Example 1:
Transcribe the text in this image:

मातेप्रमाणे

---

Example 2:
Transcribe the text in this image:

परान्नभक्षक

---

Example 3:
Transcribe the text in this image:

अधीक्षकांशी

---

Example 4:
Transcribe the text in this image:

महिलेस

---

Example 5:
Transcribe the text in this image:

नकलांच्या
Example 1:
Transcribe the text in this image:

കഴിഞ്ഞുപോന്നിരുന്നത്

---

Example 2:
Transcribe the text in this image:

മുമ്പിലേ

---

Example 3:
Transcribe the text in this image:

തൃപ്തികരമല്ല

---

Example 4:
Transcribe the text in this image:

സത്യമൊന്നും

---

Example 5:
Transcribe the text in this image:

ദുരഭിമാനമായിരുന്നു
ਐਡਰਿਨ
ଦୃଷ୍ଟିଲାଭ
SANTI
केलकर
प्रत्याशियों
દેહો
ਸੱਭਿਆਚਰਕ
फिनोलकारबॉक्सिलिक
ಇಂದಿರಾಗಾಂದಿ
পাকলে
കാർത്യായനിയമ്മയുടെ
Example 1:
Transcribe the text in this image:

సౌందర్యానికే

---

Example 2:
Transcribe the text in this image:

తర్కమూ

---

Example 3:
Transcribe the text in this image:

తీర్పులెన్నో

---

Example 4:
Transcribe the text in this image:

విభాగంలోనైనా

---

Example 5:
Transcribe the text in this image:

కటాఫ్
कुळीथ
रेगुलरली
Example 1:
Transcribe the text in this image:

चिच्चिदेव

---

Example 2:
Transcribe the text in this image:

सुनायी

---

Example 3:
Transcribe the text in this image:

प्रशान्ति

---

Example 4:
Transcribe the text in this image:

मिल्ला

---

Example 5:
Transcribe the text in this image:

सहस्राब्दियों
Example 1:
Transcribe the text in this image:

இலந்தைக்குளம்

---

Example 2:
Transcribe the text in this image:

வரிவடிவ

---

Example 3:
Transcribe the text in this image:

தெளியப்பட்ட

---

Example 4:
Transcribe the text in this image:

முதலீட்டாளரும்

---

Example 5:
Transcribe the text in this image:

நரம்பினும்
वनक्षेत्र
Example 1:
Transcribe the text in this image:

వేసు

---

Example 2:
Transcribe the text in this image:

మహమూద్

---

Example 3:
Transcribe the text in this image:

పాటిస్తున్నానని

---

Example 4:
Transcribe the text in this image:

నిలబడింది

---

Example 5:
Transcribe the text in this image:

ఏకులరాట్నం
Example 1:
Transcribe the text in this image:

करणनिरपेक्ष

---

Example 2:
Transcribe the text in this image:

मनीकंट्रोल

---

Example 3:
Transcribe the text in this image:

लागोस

**Problem**
Copy out every line of the data above without any changes.

**Solution below**
Example 1:
Transcribe the text in this image:

मातेप्रमाणे

---

Example 2:
Transcribe the text in this image:

परान्नभक्षक

---

Example 3:
Transcribe the text in this image:

अधीक्षकांशी

---

Example 4:
Transcribe the text in this image:

महिलेस

---

Example 5:
Transcribe the text in this image:

नकलांच्या
Example 1:
Transcribe the text in this image:

കഴിഞ്ഞുപോന്നിരുന്നത്

---

Example 2:
Transcribe the text in this image:

മുമ്പിലേ

---

Example 3:
Transcribe the text in this image:

തൃപ്തികരമല്ല

---

Example 4:
Transcribe the text in this image:

സത്യമൊന്നും

---

Example 5:
Transcribe the text in this image:

ദുരഭിമാനമായിരുന്നു
ਐਡਰਿਨ
ଦୃଷ୍ଟିଲାଭ
SANTI
केलकर
प्रत्याशियों
દેહો
ਸੱਭਿਆਚਰਕ
फिनोलकारबॉक्सिलिक
ಇಂದಿರಾಗಾಂದಿ
পাকলে
കാർത്യായനിയമ്മയുടെ
Example 1:
Transcribe the text in this image:

సౌందర్యానికే

---

Example 2:
Transcribe the text in this image:

తర్కమూ

---

Example 3:
Transcribe the text in this image:

తీర్పులెన్నో

---

Example 4:
Transcribe the text in this image:

విభాగంలోనైనా

---

Example 5:
Transcribe the text in this image:

కటాఫ్
कुळीथ
रेगुलरली
Example 1:
Transcribe the text in this image:

चिच्चिदेव

---

Example 2:
Transcribe the text in this image:

सुनायी

---

Example 3:
Transcribe the text in this image:

प्रशान्ति

---

Example 4:
Transcribe the text in this image:

मिल्ला

---

Example 5:
Transcribe the text in this image:

सहस्राब्दियों
Example 1:
Transcribe the text in this image:

இலந்தைக்குளம்

---

Example 2:
Transcribe the text in this image:

வரிவடிவ

---

Example 3:
Transcribe the text in this image:

தெளியப்பட்ட

---

Example 4:
Transcribe the text in this image:

முதலீட்டாளரும்

---

Example 5:
Transcribe the text in this image:

நரம்பினும்
वनक्षेत्र
Example 1:
Transcribe the text in this image:

వేసు

---

Example 2:
Transcribe the text in this image:

మహమూద్

---

Example 3:
Transcribe the text in this image:

పాటిస్తున్నానని

---

Example 4:
Transcribe the text in this image:

నిలబడింది

---

Example 5:
Transcribe the text in this image:

ఏకులరాట్నం
Example 1:
Transcribe the text in this image:

करणनिरपेक्ष

---

Example 2:
Transcribe the text in this image:

मनीकंट्रोल

---

Example 3:
Transcribe the text in this image:

लागोस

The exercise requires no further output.